Astana, Team des Tour-de-France-Siegers Vincenzo Nibali, äußerte sich zu den neuen Erkenntnissen der UCI zunächst nicht. Dagegen sprach sich Jörg Werner, Manager der deutschen Spitzenfahrer John Degenkolb, Tony Martin und Marcel Kittel, für einen Ausschluss Astanas aus: "Wenn die Dinge auf dem Tisch liegen, sollten sie nicht mehr an Rennen teilnehmen", sagte der 43-Jährige dem "SID": "Es ist eine sehr bemerkenswerte Wendung. Sie zeigt, dass die UCI ordentlich überlegt, bevor sie handelt."

Astana-Kontakte zu Michele Ferrari?

Der UCI liegen nun nach eigenen Angaben Ermittlungsergebnisse der Staatsanwaltschaft Padua vor, die Anzeichen für systematisches Doping ans Licht gebracht und mehrere Fahrer belastet hatten.

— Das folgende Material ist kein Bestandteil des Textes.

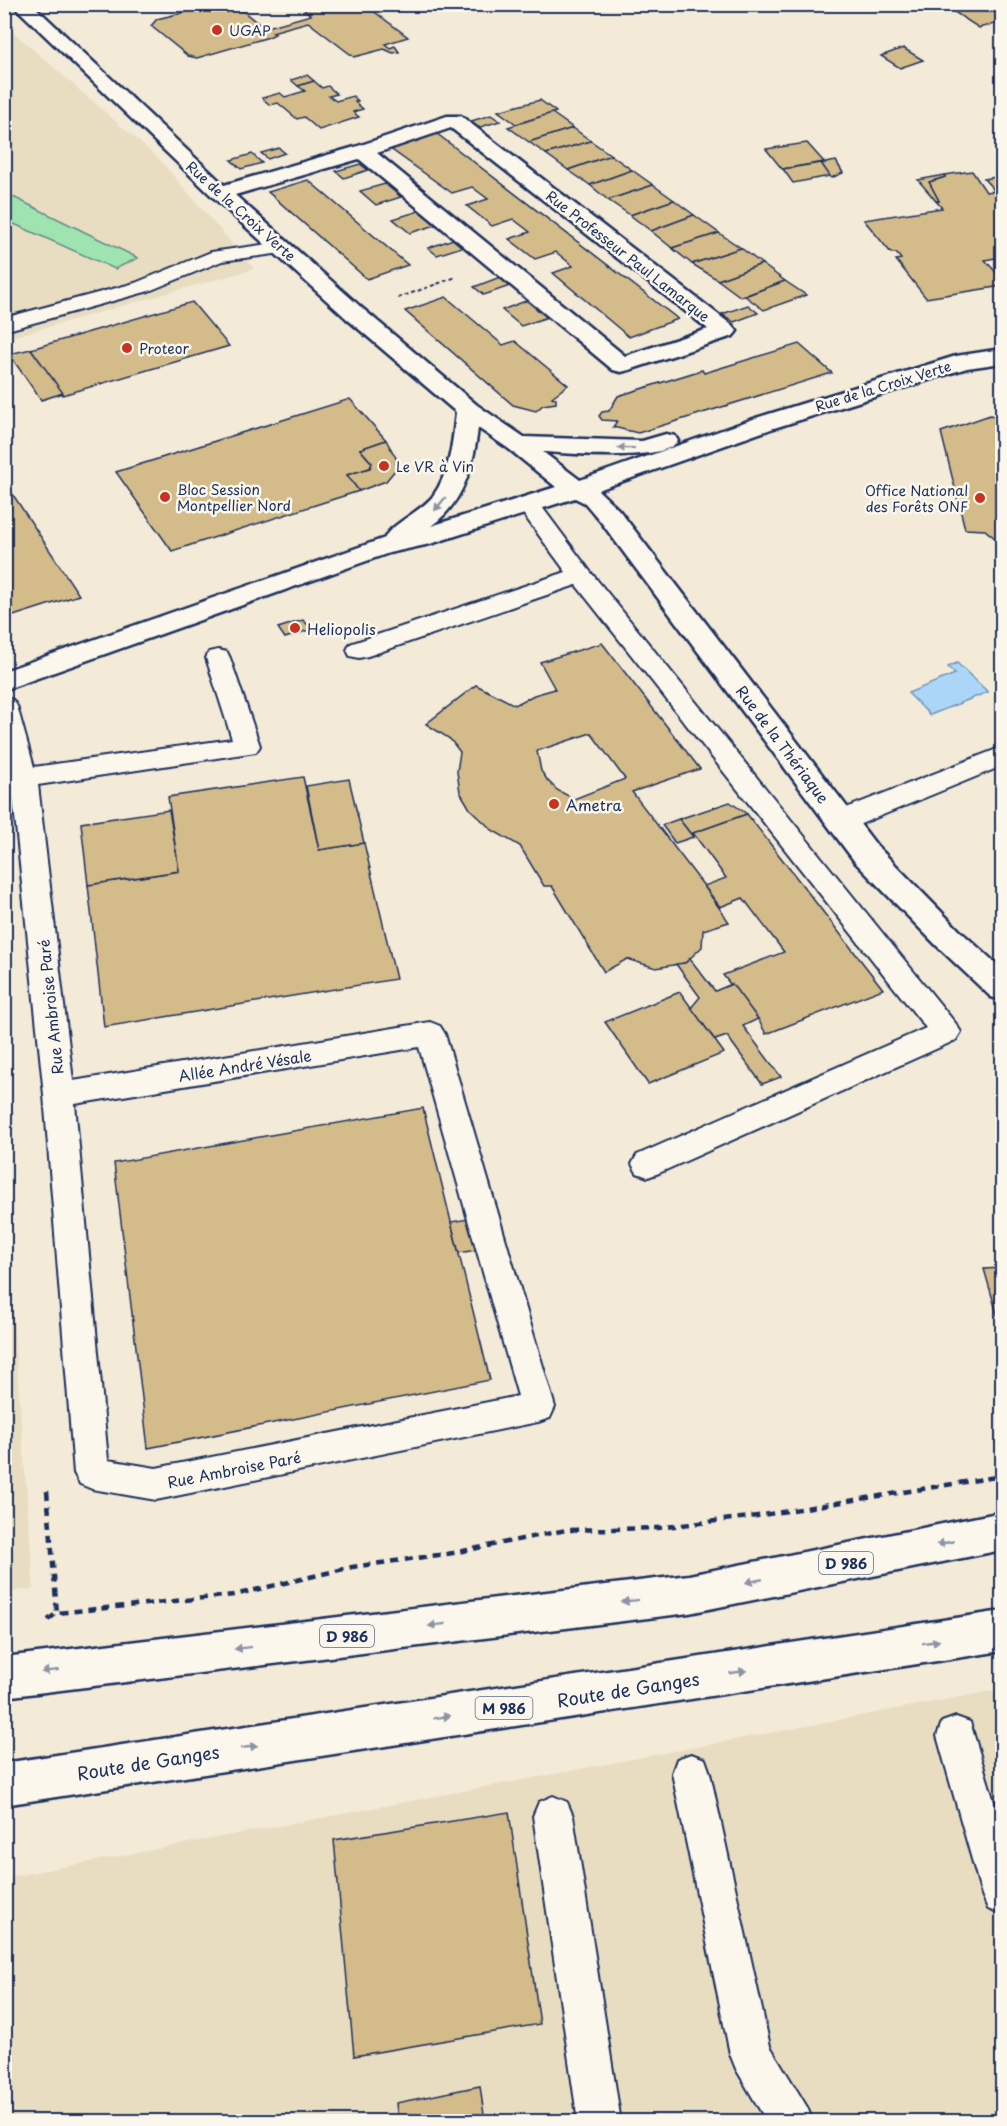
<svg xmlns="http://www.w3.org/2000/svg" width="1007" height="2126" viewBox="0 0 1007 2126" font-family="'Playpen Sans',sans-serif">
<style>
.built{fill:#e9ddc1}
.green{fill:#9fe4b0;stroke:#5d8a87;stroke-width:1.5}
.water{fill:#acd6f7;stroke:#7293ba;stroke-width:1.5}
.building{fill:#d3bb8a;stroke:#1b2f5e;stroke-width:1.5;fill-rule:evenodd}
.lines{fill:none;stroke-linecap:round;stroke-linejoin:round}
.service-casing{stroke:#1b2f5e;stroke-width:4}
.minor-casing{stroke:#1b2f5e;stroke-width:5}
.primary-casing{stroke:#1b2f5e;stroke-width:5}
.path-far1{stroke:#1b2f5e;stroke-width:2;stroke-dasharray:4 3;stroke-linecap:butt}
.path{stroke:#1b2f5e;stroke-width:4.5;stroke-dasharray:8 6;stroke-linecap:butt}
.service{fill:#fbf7ec;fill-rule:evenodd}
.minor{fill:#fbf7ec;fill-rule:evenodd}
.primary{fill:#fbf7ec;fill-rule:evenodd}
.oneway{fill:#8b93a5}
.poi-dot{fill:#c8321e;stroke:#fbf7ec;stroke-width:2}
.labels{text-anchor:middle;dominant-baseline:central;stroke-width:5;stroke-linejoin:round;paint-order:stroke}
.far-poi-label{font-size:14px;fill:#1b2f5e;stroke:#fbf7ec;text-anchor:start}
.far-street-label{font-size:14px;fill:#1b2f5e;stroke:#fbf7ec}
.shield{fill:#fbf7ec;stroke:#5e6b89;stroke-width:1.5}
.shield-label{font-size:14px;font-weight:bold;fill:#1b2f5e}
.poi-label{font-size:15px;fill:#1b2f5e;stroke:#fbf7ec;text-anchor:start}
.street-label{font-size:15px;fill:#1b2f5e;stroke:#fbf7ec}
.near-street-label{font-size:18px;fill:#1b2f5e;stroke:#fbf7ec}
</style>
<rect width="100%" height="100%" fill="#f3ebd8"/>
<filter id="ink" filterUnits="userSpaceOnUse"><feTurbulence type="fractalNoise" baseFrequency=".0167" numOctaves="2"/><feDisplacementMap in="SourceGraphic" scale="12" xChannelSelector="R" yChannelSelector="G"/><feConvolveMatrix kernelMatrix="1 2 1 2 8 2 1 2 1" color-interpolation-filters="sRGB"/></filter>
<g filter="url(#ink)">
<g class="built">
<polygon points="5,25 159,159 254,269 5,339"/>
<polygon points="5,1211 34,1589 5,1592 4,1592"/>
<polygon points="1002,1689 1002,2121 5,2121 4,1878"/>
</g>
<polygon class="green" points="4,193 5,193 138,258 115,269 5,220"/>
<polygon class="water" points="957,663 988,692 930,715 908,693 955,674 948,667"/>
<g class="building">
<polygon points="219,4 234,4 264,28 311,15 297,4 364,4 408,37 385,44 390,48 395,46 399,52 393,53 384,49 354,57 308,22 272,32 275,34 269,37 197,58 188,56 151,26 157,19"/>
<polygon points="951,4 982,4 1002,17 1002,22 979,28 945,6"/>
<polygon points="903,48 923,60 900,68 881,56"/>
<polygon points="307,75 314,81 298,86 291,80"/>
<polygon points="314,81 322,88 328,86 337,94 329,96 336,101 353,96 358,101 355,102 363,109 353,112 359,117 319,130 304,117 297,119 278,103 270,105 262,98 280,93 285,97 305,91 298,86"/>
<polygon points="540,100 556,112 516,124 498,111"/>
<polygon points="552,113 573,128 529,142 508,127"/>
<polygon points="491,115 500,121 477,128 468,122"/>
<polygon points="573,128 591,141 546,154 529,142"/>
<polygon points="436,133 678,319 629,337 553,273 573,266 556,252 535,259 509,239 530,232 513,219 492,226 467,206 488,199 472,187 452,193 389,148"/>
<polygon points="591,141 611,155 568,170 546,154"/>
<polygon points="807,143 824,162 782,169 766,149"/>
<polygon points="279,148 285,153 268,159 261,153"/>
<polygon points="252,154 262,163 241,169 231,160"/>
<polygon points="611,155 632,170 590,185 568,170"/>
<polygon points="836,161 843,173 831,178 820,164"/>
<polygon points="821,163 830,176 793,183 783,169"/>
<polygon points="360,164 368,170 344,178 336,171"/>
<polygon points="632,170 653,185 608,200 590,185"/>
<polygon points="972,171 986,192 995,191 984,179 1002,176 1002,262 999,262 995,258 985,260 1002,279 1002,286 926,298 896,260 901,259 896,253 891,253 864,220 942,208 936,201 939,201 929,182 945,177 944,175"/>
<polygon points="944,175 945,177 929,182 939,201 936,201 918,180"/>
<polygon points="308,180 408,265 367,279 268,192"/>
<polygon points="385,184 401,197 376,205 360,191"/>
<polygon points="653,185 674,200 630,215 608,200"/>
<polygon points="674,200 694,215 651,231 630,215"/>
<polygon points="419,211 436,225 410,233 393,219"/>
<polygon points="694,215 719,233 672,248 651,231"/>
<polygon points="719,233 741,248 692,264 672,248"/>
<polygon points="453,239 462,247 437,255 428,248"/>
<polygon points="741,248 762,264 718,280 692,264"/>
<polygon points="762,264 785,281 741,297 718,280"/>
<polygon points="500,277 510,286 484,295 474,287"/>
<polygon points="785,281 806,295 764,310 745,296"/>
<polygon points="446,297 503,345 515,341 568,385 552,397 556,399 556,403 543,405 536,411 513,405 405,311"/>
<polygon points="528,300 548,317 521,326 502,310"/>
<polygon points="192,302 229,346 63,395 31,349"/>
<polygon points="748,305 758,313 734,322 722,314"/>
<polygon points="799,344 832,373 638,433 613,427 617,421 602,420 599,416 602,412 609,411 618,396 702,370 704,373"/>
<polygon points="31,349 63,393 41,400 9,354"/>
<polygon points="350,399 386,440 360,449 372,463 370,468 347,475 359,491 172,551 116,472"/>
<polygon points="990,415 1002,419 1002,544 985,530 965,529 941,432"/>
<polygon points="386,440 396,458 396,469 386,481 359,491 347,475 370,468 372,463 360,449"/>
<polygon points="4,481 79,595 4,619"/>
<polygon points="303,620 312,629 285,638 278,628"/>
<path d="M602,643l98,126 -68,23 72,94 25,36 -26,8 -1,17 -17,16 -29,5 -29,-9 -23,13 -52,-86h-8l-24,-40 -28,-16 -22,-21 -10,-17 -3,-20 3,-20 -10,-13 -24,-15 50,-39 39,20 19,-10 21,-6 -15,-27zM591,733l34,46 -51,20 -17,-9 -9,-9 -7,-10 -4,-20z"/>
<polygon points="303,777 319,850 364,843 396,979 104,1027 88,885 179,871 168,797"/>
<polygon points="349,779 364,843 319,850 306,786"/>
<polygon points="730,802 747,814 693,833 693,837 679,819"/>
<polygon points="169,810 179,871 88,885 81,823"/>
<polygon points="747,814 883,989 766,1034 758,1019 723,975 784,952 743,898 720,907 704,886 726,878 693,833"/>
<polygon points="679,819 693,837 675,843 662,825"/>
<polygon points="690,959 715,991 732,984 758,1019 743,1026 781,1077 762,1084 727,1036 715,1040 691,1008 700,997 676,964 685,963"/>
<polygon points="680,992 724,1053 648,1084 605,1022"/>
<polygon points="423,1108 490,1380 148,1448 114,1163"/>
<polygon points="468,1219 477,1250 459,1253 451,1222"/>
<polygon points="1002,1268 1002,1331 984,1269"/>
<polygon points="509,1812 540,2024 354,2056 334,1840"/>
<polygon points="480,2086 485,2122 398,2122 396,2103"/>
</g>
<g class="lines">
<defs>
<g id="service">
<polygon points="282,242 289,244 292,248 289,252 222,261 149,291 4,331 4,318 135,283 211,252"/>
<polygon points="528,497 536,499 589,570 956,1024 961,1032 956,1040 659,1173 648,1177 637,1173 632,1164 637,1155 926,1028 576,585 368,656 359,658 350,656 347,650 350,644 566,572 516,504 520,499"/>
<path d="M218,650l9,2 3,6 30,88 -4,6 -218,33 35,296 357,-59 10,4 5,8 110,373 -5,11 -12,4 -382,78 -64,-11 -12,-5 -6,-11 -30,-378 -33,-317 -7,-23v-57l9,2 4,6 17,61 198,-28 -26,-81 3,-6zM419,1047l99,349 -362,72 -48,-8 -33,-356z"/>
<polygon points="1002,747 1002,766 851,828 841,831 831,828 828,821 831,814"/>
<polygon points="956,1717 970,1722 1002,1828 1002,1915 988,1909 982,1895 937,1736 942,1722"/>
<polygon points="691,1754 705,1759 710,1773 770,2046 807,2107 813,2122 767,2122 736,2069 730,2054 672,1773 677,1759"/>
<polygon points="553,1796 567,1802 573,1816 621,2122 578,2122 533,1816 539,1802"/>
</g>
<path id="minor" d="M12,4h20l192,181 131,-38 92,-31h14l272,210 4,5 -4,5 -104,34 -8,2 -8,-2 -254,-211 -124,36 128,114 114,96 47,32 118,4 24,-7 9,2 3,5c-15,22 -108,12 -135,11l37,28 176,-62 200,-62 46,-7v14l-35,5 -193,60 -176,62 21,20 258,336 82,84 43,39v31l-11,-3 -54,-51 -82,-84 -254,-340 -16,-19 -10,-5 -145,46 -41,9 -385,137v-19l381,-133c1,-10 38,-28 48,-42 17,-23 20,-56 23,-84l-109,-93 -134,-122zM451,128l257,201 -83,27 -248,-203zM478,428l31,21 47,38 -125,39c32,-22 43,-61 47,-98z"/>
<g id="primary">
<polygon points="1002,1512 1002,1550 689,1613 4,1697 4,1657 689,1575"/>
<polygon points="1002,1611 1002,1651 4,1805 4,1763"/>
</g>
</defs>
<use href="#service" class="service-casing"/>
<use href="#minor" class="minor-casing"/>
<use href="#primary" class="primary-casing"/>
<polyline class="path-far1" points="398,298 456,277"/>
<g class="path">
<polyline points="47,1491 57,1613"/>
<polyline points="48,1620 57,1613 234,1595 352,1567 453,1553 566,1530 658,1528 757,1516 1002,1476"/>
</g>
<use href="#service" class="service"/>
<use href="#minor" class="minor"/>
<use href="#primary" class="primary"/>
</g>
<defs><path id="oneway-solid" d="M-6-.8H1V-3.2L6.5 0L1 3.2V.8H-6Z" transform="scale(1.5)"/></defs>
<g class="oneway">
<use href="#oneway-solid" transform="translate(626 448) rotate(-178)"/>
<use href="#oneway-solid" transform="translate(440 504) rotate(129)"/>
<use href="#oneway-solid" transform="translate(945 1543) rotate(169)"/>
<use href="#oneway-solid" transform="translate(754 1581) rotate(169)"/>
<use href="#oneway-solid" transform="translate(630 1601) rotate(173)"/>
<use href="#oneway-solid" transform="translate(437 1625) rotate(173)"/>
<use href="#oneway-solid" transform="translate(931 1642) rotate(-9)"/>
<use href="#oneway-solid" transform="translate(243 1648) rotate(173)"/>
<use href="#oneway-solid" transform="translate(50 1671) rotate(173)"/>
<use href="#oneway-solid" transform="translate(738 1672) rotate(-9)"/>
<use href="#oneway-solid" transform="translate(442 1717) rotate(-9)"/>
<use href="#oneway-solid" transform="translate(249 1747) rotate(-9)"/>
</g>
</g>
<g class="poi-dot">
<circle cx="217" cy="30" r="6"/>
<circle cx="127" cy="348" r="6"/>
<circle cx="384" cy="466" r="6"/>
<circle cx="165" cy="497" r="6"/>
<circle cx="980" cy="498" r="6"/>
<circle cx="295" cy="628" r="6"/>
<circle cx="554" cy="804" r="6"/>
</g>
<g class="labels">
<g class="far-poi-label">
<text x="229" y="30">UGAP</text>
<text x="139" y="348">Proteor</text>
<text x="396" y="466">Le VR à Vin</text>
<text x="177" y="489">Bloc Session<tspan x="177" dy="16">Montpellier Nord</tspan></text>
<text x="968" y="490" text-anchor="end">Office National<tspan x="968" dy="16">des Forêts ONF</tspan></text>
</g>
<g class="far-street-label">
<text transform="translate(241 211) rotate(42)">Rue de la Croix Verte</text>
<text transform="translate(628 256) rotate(38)">Rue Professeur Paul Lamarque</text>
<text transform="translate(883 386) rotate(-17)">Rue de la Croix Verte</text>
</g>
<g class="shield">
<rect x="819" y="1552" width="54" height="22" rx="4.5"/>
<rect x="320" y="1625" width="54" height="22" rx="4.5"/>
<rect x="475.5" y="1697" width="57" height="22" rx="4.5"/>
</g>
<g class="shield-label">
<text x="846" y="1563">D 986</text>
<text x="347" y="1636">D 986</text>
<text x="504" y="1708">M 986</text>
</g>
<g class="poi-label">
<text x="307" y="628">Heliopolis</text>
<text x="566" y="804">Ametra</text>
</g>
<g class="street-label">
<text transform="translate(783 744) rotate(53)">Rue de la Thériaque</text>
<text transform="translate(50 1007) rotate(-96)">Rue Ambroise Paré</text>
<text transform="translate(245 1065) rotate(-9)">Allée André Vésale</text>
<text transform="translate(234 1469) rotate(-11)">Rue Ambroise Paré</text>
</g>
<g class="near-street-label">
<text transform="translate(628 1689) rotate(-9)">Route de Ganges</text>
<text transform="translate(148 1762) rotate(-9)">Route de Ganges</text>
</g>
</g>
<rect width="1007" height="2126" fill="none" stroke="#fbf7ec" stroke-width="24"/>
<rect x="12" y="12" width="983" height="2102" fill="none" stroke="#1b2f5e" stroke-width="2" filter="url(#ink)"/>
</svg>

Dem Astana-Team wurden in der Vergangenheit unter anderem Kontakte zum lebenslang gesperrten Skandalarzt Michele Ferrari nachgesagt.

Der Italiener, der den geständigen Dopingsünder und siebenmaligen Tour-de-France-Sieger Lance Armstrong mit Dopingpräparaten versorgt hatte, soll Medienberichten zufolge vor der Saison 2014 Profis des Astana-Teams in deren Trainingslager in der Toskana getroffen haben.

Noch im Dezember hatte die UCI trotz fortgesetzter und nachgewiesener Betrügereien der Astana-Mannschaft keine juristische Handhabe für einen Lizenzentzug oder gar kompletten Ausschluss.

Cookson sprach aber dennoch von einer "überaus ernsten Situation" für die Kasachen und warnte mit Nachdruck: "Astana fährt ganz klar auf Bewährung, wir werden die Situation genau verfolgen." Dieser Ankündigung lässt die UCI nun offenbar Taten folgen.